# 8 string for Death Metal or Doom?



## StormyC93 (Feb 9, 2013)

So surely somebody with an 8 string has used it for some straight up Death or Doom. What were the results?


----------



## Infamous Impact (Feb 9, 2013)

http://www.youtube.com/watch?v=nK4mjx_A8G0


----------



## Basti (Feb 9, 2013)

Does it count?


----------



## Infamous Impact (Feb 9, 2013)

Basti said:


> Does it count?



They play in drop A on 7s.


----------



## StormyC93 (Feb 9, 2013)

Infamous Impact said:


> They play in drop A on 7s.



Completely slipped my mind even though I have been listening to this non stop for days.  Singer/guitarist has custom 8 string.


----------



## r3tr0sp3ct1v3 (Feb 9, 2013)

StormyC93 said:


> Completely slipped my mind even though I have been listening to this non stop for days.  Singer/guitarist has custom 8 string.
-.-.-
WHAT THIS TASK INVOLVES: List every distinct username that appears as a post author in the forum thread. The records that follow are separate material, unrelated to the forum thread.

(Collected data)
-.-.-
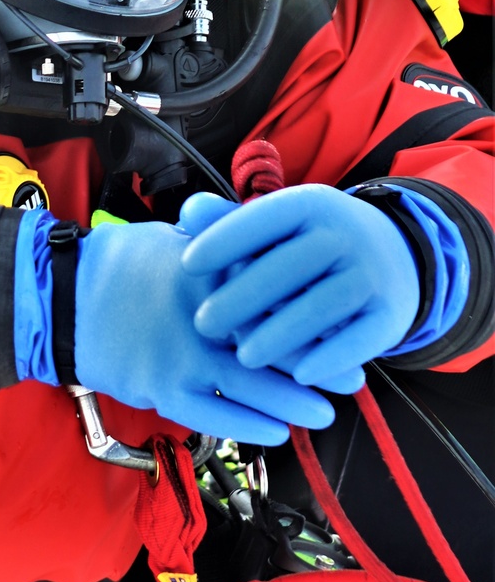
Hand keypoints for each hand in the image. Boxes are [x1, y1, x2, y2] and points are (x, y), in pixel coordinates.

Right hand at [73, 220, 335, 444]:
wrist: (63, 298)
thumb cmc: (117, 264)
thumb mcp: (170, 238)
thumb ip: (216, 244)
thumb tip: (256, 240)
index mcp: (207, 274)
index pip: (272, 296)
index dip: (311, 314)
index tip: (343, 325)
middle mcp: (200, 316)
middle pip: (272, 345)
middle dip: (315, 365)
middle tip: (352, 380)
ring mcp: (181, 355)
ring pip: (250, 386)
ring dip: (292, 402)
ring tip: (324, 413)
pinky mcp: (160, 387)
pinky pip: (213, 414)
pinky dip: (247, 424)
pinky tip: (275, 431)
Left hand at [180, 185, 419, 386]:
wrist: (395, 256)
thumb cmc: (309, 246)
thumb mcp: (277, 228)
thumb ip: (230, 222)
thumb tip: (189, 211)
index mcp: (311, 205)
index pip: (265, 218)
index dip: (225, 239)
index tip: (187, 265)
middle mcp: (345, 233)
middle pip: (289, 267)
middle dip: (243, 297)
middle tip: (203, 324)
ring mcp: (373, 273)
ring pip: (323, 306)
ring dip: (282, 335)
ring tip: (244, 357)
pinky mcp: (392, 313)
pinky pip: (362, 338)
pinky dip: (331, 358)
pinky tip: (299, 376)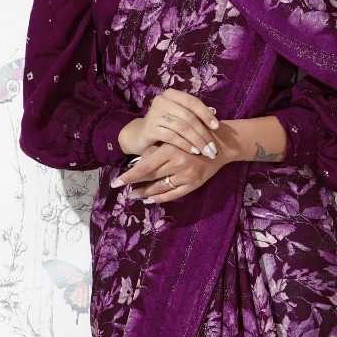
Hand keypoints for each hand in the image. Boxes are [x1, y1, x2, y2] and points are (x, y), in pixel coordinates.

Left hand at [110, 138, 230, 204]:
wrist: (220, 145)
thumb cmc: (194, 137)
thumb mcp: (173, 138)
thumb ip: (156, 150)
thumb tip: (137, 164)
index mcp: (171, 150)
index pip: (145, 166)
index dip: (129, 176)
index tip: (116, 182)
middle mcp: (179, 164)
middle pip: (151, 177)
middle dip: (135, 184)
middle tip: (122, 188)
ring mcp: (187, 176)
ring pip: (161, 188)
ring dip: (145, 193)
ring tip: (134, 195)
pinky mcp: (194, 184)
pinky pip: (174, 195)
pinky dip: (161, 198)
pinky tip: (150, 200)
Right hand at [120, 88, 219, 157]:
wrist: (140, 136)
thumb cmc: (165, 126)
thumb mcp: (180, 117)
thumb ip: (195, 115)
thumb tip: (214, 114)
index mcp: (171, 95)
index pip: (193, 102)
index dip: (206, 114)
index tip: (217, 127)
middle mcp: (161, 101)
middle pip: (188, 117)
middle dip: (203, 133)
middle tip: (213, 147)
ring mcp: (154, 114)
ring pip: (182, 127)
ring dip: (196, 141)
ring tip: (206, 151)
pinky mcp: (149, 129)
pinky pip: (171, 137)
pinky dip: (185, 144)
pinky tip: (193, 151)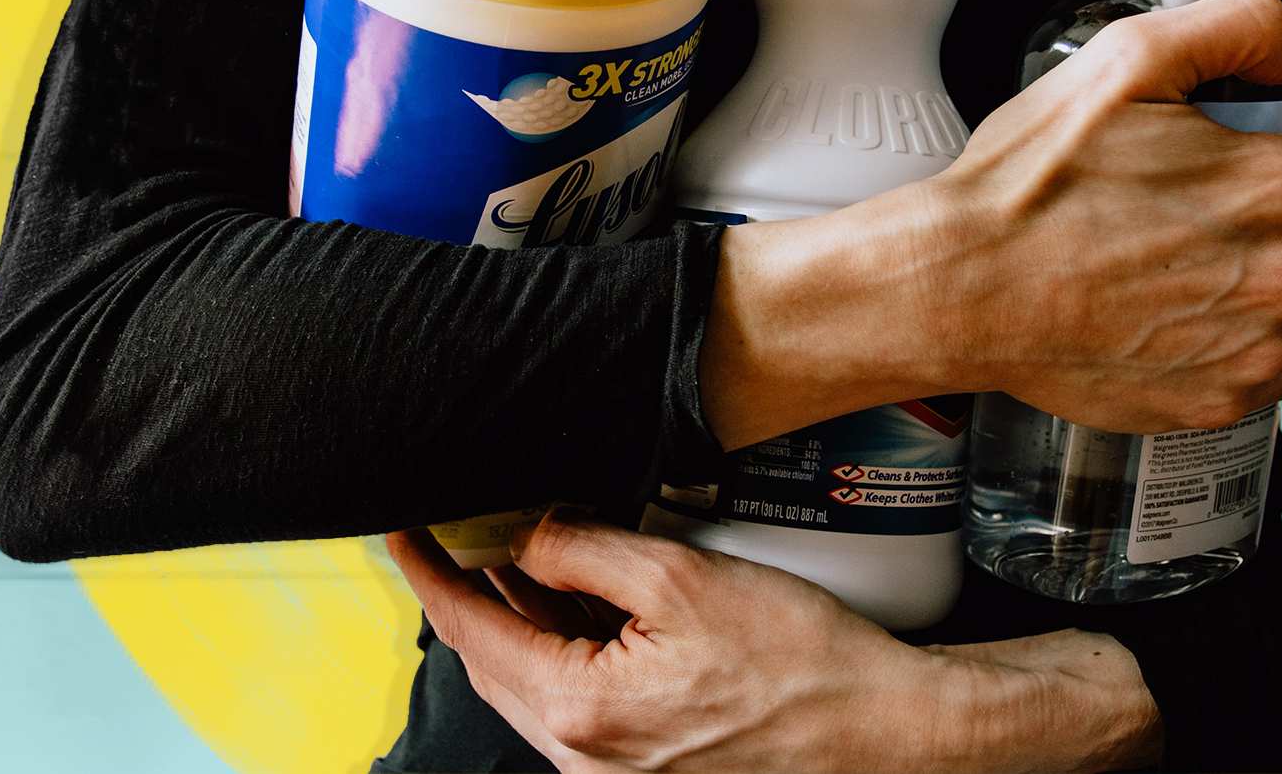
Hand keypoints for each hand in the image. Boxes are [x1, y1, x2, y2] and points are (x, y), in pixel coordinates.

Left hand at [387, 513, 1162, 771]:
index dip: (430, 576)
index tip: (400, 532)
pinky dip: (567, 650)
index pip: (473, 632)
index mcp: (580, 712)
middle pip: (497, 665)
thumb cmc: (800, 661)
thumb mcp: (681, 579)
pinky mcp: (647, 769)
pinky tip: (581, 605)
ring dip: (521, 622)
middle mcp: (584, 760)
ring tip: (516, 555)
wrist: (881, 731)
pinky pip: (579, 703)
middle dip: (471, 596)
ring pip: (536, 685)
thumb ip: (585, 553)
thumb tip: (524, 539)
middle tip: (454, 532)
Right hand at [704, 0, 1281, 444]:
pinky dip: (1248, 344)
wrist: (964, 287)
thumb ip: (1232, 26)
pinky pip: (1279, 369)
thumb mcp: (1126, 60)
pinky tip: (1189, 317)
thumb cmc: (1030, 184)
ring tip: (1190, 266)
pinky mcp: (1222, 401)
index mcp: (1274, 182)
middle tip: (1207, 211)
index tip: (1241, 159)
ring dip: (1274, 281)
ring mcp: (1256, 346)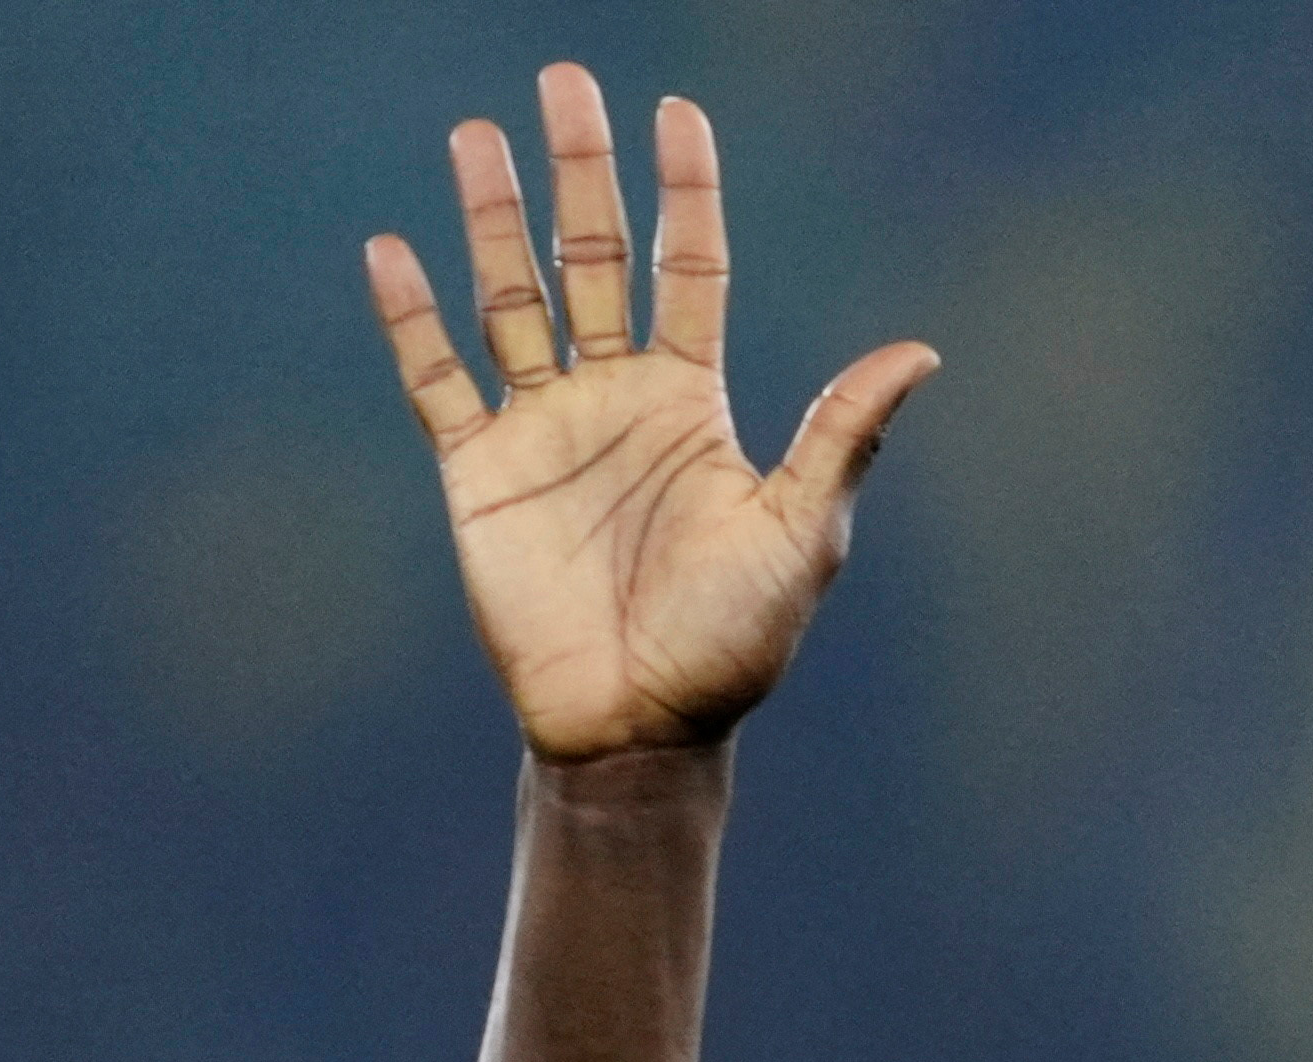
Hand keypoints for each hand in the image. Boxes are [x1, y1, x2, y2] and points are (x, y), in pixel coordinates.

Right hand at [369, 68, 937, 759]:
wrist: (638, 727)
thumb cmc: (730, 643)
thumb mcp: (801, 533)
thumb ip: (840, 434)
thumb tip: (920, 351)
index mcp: (691, 400)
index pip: (688, 267)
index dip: (683, 191)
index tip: (675, 112)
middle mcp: (614, 397)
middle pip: (594, 257)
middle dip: (579, 172)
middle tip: (564, 83)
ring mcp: (543, 429)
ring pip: (511, 298)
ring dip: (493, 220)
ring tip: (475, 136)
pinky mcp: (479, 475)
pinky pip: (438, 380)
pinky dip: (413, 319)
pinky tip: (392, 249)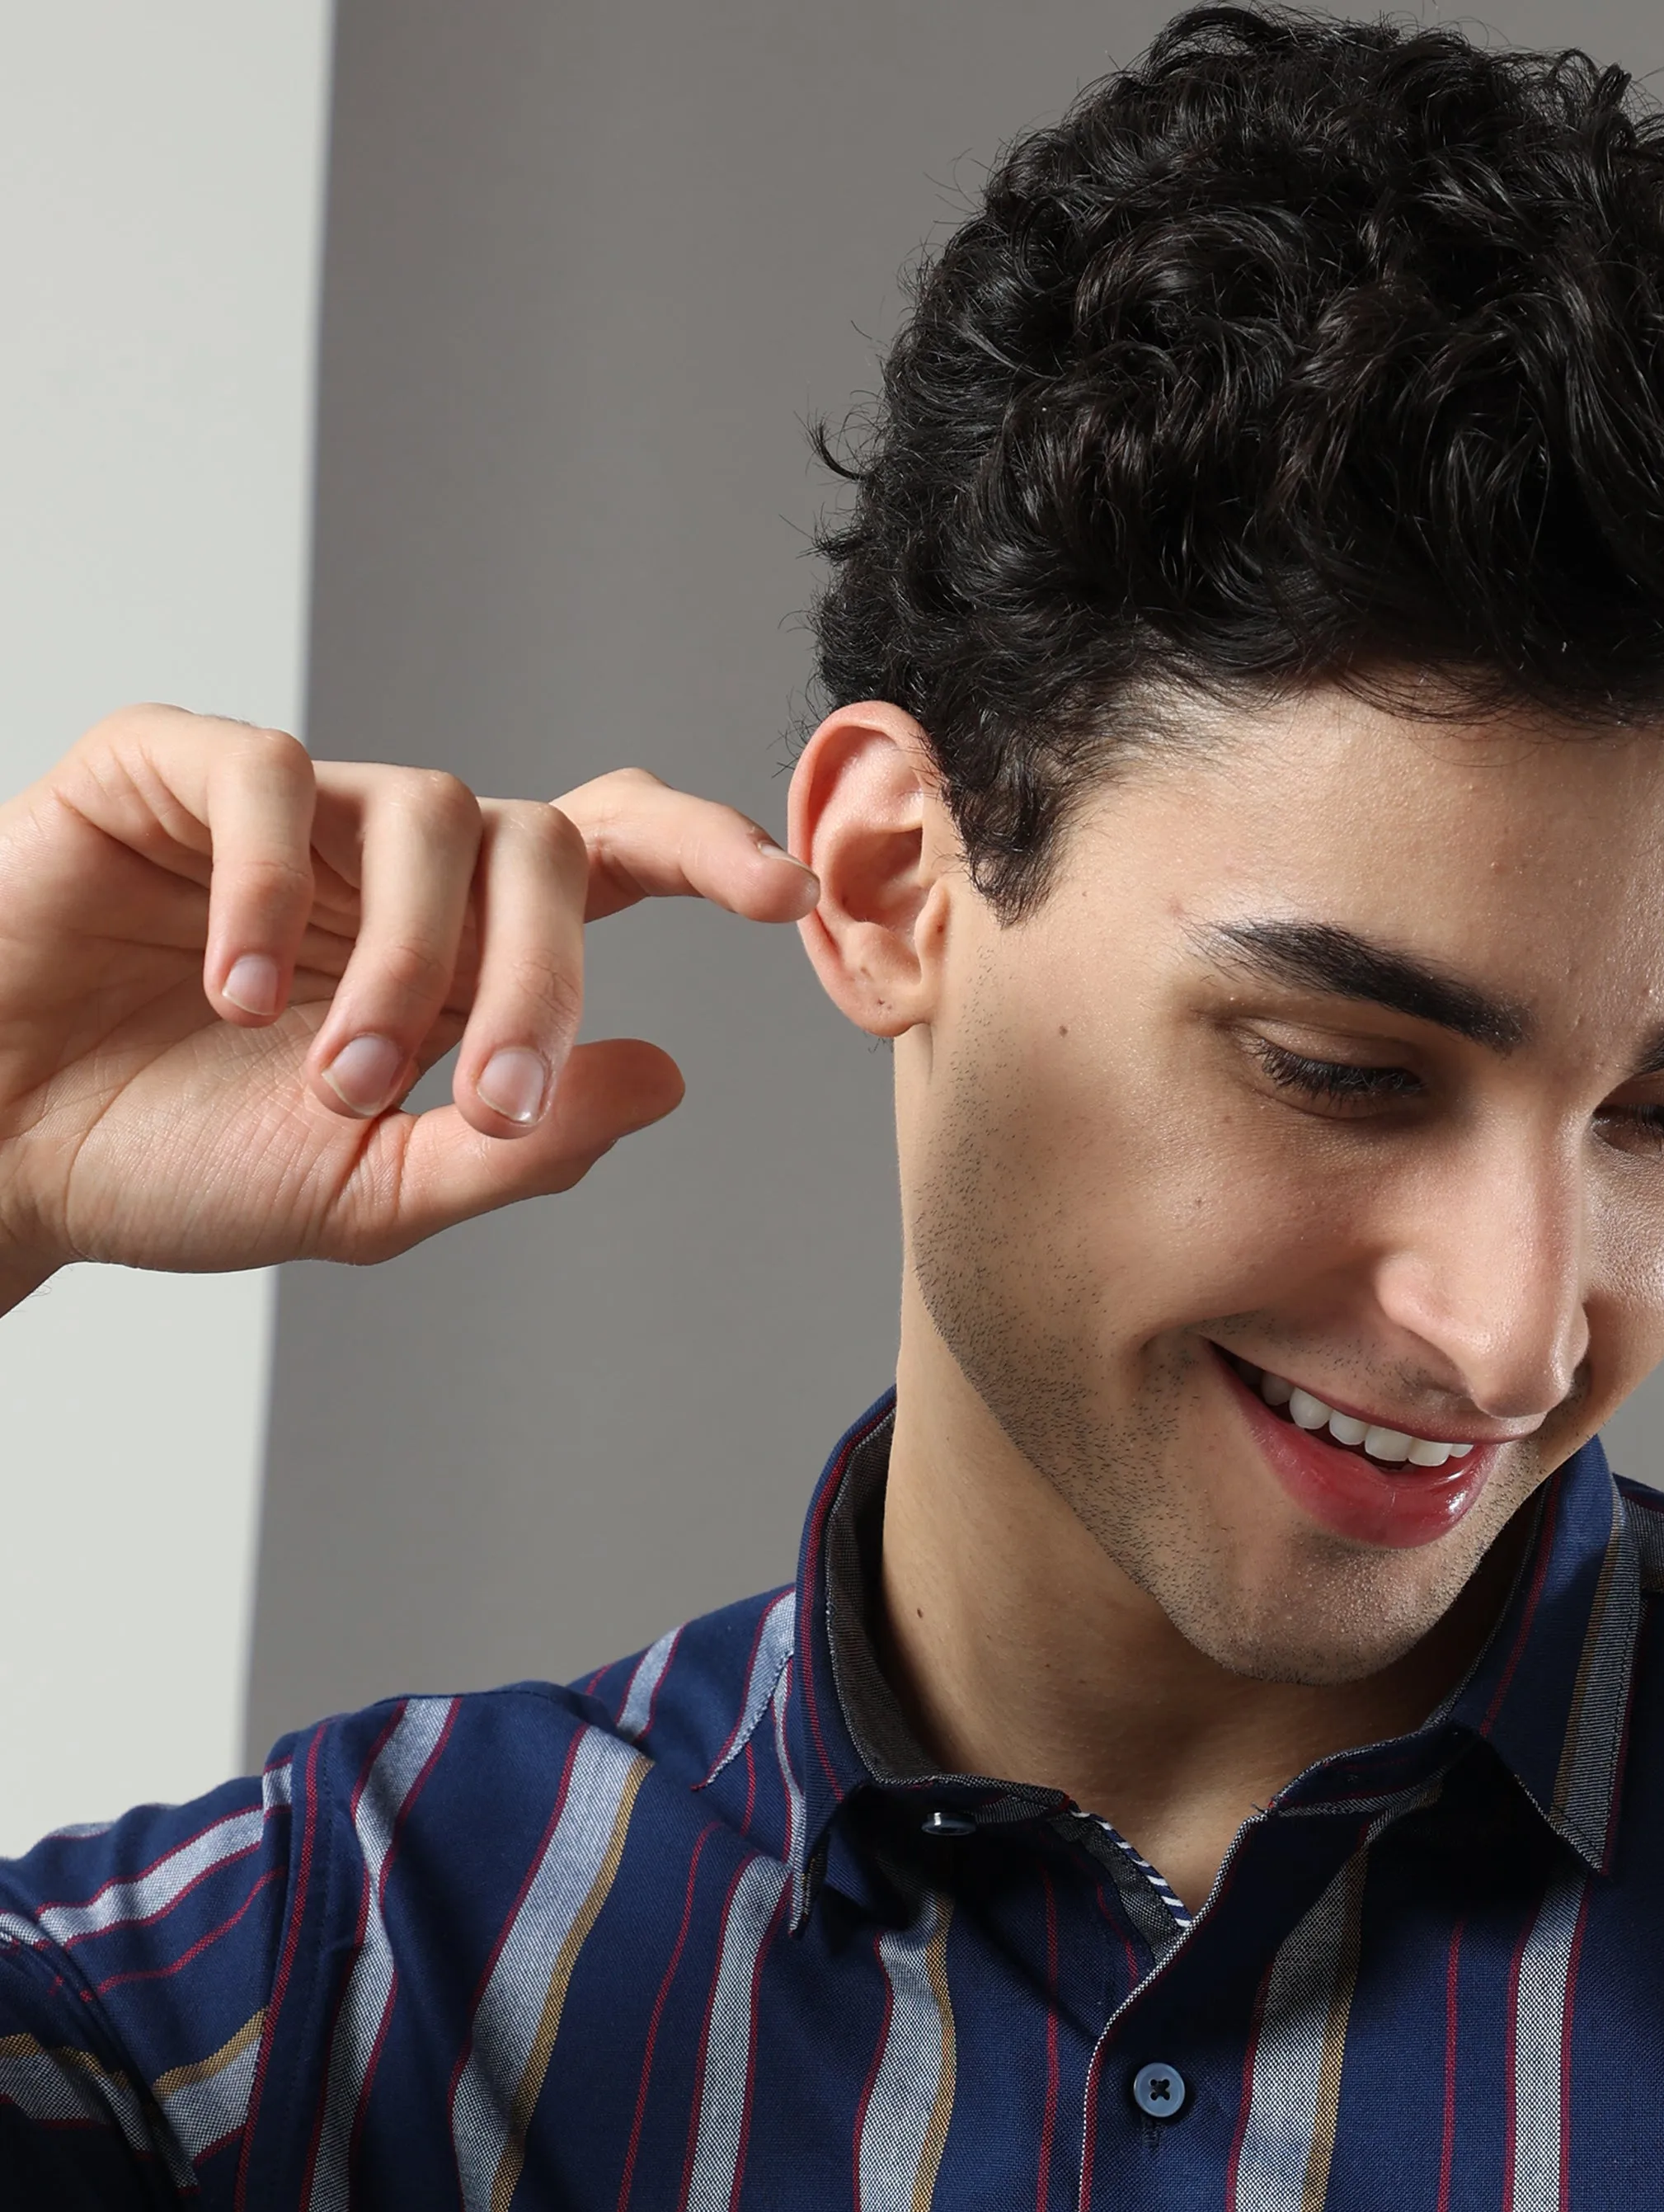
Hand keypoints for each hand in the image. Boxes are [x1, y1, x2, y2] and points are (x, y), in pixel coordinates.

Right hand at [0, 705, 821, 1310]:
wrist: (0, 1155)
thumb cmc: (176, 1163)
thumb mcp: (370, 1190)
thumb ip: (517, 1145)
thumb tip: (668, 1075)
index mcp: (456, 947)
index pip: (609, 857)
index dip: (705, 851)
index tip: (786, 896)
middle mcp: (388, 860)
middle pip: (541, 846)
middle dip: (539, 981)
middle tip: (479, 1103)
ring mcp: (284, 807)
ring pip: (427, 807)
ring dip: (407, 963)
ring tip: (331, 1078)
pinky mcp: (165, 770)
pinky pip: (270, 774)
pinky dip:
-.-.-
YOUR RESPONSE: StormyC93, Infamous Impact, Basti, r3tr0sp3ct1v3